Geological Society of America Bulletin | 1995
Brendan McNulty
The Bench Canyon shear zone is a 20-km-long, moderately to steeply dipping zone of ductile to brittle strain that cuts Cretaceous plutonic and volcanogenic rocks located in the central Sierra Nevada, California. This zone is one of several Cretaceous-age ductile shear zones that record fluctuating strain fields associated with the tectonic/magmatic evolution of the central Sierra Nevadan magmatic arc. As determined by field relations, fabric analysis, and U-Pb and 40 Ar/ 39 Ar geochronology, the Bench Canyon shear zone underwent an episodic deformation history involving both contractional and extensional strain over a period of ∼17 m.y. or longer. Deformation is divided into early (ca. 101?–95 Ma), main (ca. 95–90 Ma), and late (ca. 90–78 Ma) phases.
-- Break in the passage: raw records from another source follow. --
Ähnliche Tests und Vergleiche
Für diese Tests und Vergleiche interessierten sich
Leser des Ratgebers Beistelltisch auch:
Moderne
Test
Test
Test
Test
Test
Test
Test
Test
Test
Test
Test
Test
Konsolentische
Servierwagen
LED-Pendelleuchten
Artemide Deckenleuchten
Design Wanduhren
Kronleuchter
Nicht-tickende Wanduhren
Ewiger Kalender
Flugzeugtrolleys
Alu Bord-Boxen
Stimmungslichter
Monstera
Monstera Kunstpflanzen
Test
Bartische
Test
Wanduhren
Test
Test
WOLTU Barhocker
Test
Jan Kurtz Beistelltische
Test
Temperature during main-phase deformation followed a retrograde T - t path of ∼600–300 °C after emplacement of multiple plutons. Main-phase deformation involved ductile thrust movement in both the 95 ± 1 Ma Red Devil Lake pluton and Lower to mid-Cretaceous volcanic rocks, where thrusting was facilitated by heat and fluids associated with plutonism. Fingerlike sills associated with the Red Devil Lake pluton were emplaced syntectonically with respect to main-phase deformation, but cooled rapidly, undergoing heterogeneous strain more typical of “pre-tectonic” emplacement. The ca. 90 Ma Mount Givens pluton cuts the shear zone fabric in the wall rock, limiting the bulk of deformation to have occurred prior to that time. Domainal and diachronous late-phase reactivation(s) along the zone involved weak, fluid-enhanced ductile (∼500 > T > 300 °C) deformation, and generation of abundant cataclasite and pseudotachylyte. The long-lived, episodic and diachronous deformation history of the Bench Canyon shear zone illustrates the complexities to be expected within shear zones during continental magmatic arc evolution.